For 2020, our season preview for the Detroit Tigers will proceed, like a rebuilding project, in piecemeal fashion. The machines have completed their work, and it’s time for the humans to step to the plate.
The first subject I’d like to cover for this year is payroll. When a team is in deep rebuild mode, it’s almost pointless to spend time thinking about payroll. We know that rebuilding teams, essentially as a rule, are trying to shed payroll– usually with a focus on reducing a small number of large commitments to aging players– while gearing up for the next round of competitive action. This accounting-department aspect of baseball isn’t exciting, and it isn’t something even close observers monitor on a regular basis. Particularly with resetting teams, like the Tigers, that are very unlikely to add a high-priced free agent or sign a current player to a pricey extension, the payroll landscape changes only at a relatively glacial pace as years tick off old contracts.
Team payrolls are back in the news these days, though, thanks to the Boston Red Sox’s [Yeah, I don’t know either, man. -ed.] much-maligned decision to trade Mookie Betts and David Price to the Los Angeles Dodgers. However you cook it up or boil it down, Boston gave up two of its best players without receiving a commensurate return because the team wanted to cut payroll costs, apparently with the hope of creating the financial flexibility to maybe replace Betts or Price at an unspecified future time.
Detroit, on the other hand, has quite a bit of financial flexibility, and the team didn’t have to do anything to generate it but wait around. Safely assuming you haven’t checked in a while, how do the books look?
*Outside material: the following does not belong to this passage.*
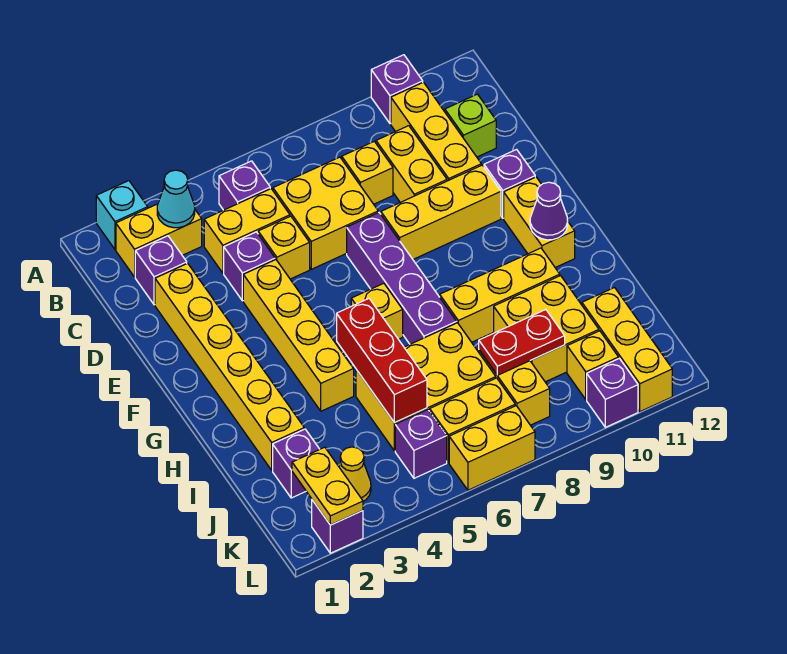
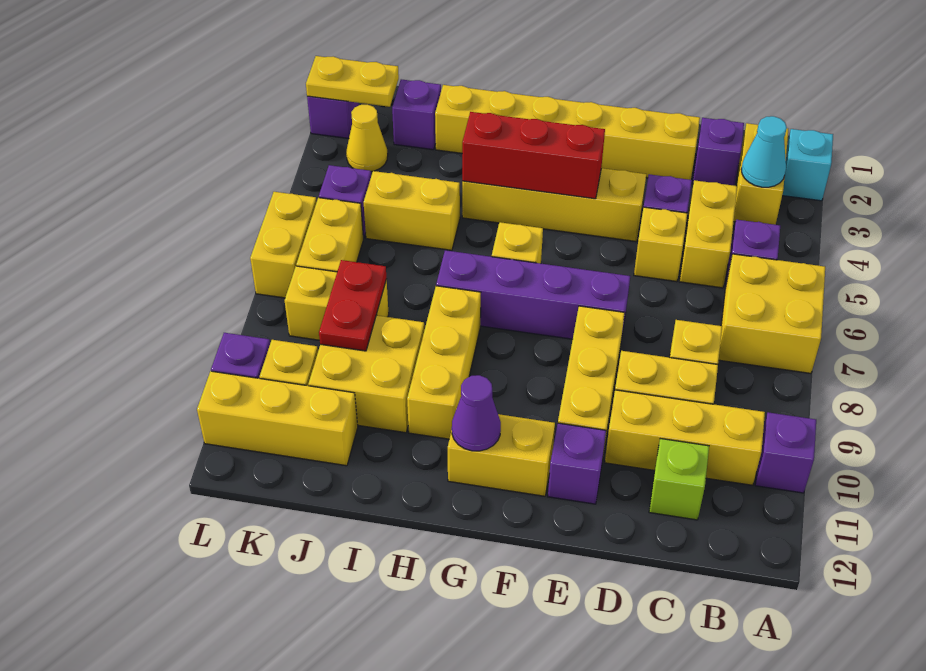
yellow 2x2 brick [273,157,378,269] -> yellow 2x2 brick moved to [719,254,825,373]
red 1x3 brick [337,299,427,423] -> red 1x3 brick moved to [462,112,605,199]
yellow 2x3 brick [356,323,496,451] -> yellow 1x2 brick [364,171,460,250]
Barring drastic changes, the Tigers will open the season with a payroll of about $95 million, which places them on the high side of the bottom third of all teams this year. That’s a stark change from the days when Chris Ilitch’s father was holding the purse: Detroit had a top-five payroll as recently as 2017. In 2020, only two Tigers– Miguel Cabrera ($30 million) and Jordan Zimmermann ($25 million)– have salaries in the double-digit millions. Cabrera has three more seasons to go after this one, and he’s scheduled for a raise after next season. Zimmermann, on the other hand, is done (and maybe done done) after this year.
How quickly do things fall off after Cabrera and Zimmermann? Newcomers Jonathan Schoop and C.J. Cron and their matching one-year, $6.1 million contracts are next up. And if you thought that was a big drop, consider the fact that those four are, on an individual basis, the only players the Tigers are paying more in 2020 than Prince Fielder ($6 million).
Next in line is the only other notable mention in this conversation: Matthew Boyd ($5.3 million). The twenty-nine-year-old lefty probably is the team’s best player right now, and he still has two arbitration years remaining. Many people have said many things about whether the Tigers should trade or extend Boyd. The most-likely outcome probably is that they do neither and hope to avoid a repeat of the Michael Fulmer Experience.
What does this mean for you? Not much, really, except that we’re almost finished with our regimen of eating extra Little Caesars Hot-N-Readys to pay off the fun Prince Fielder days. Still worth it, in my opinion.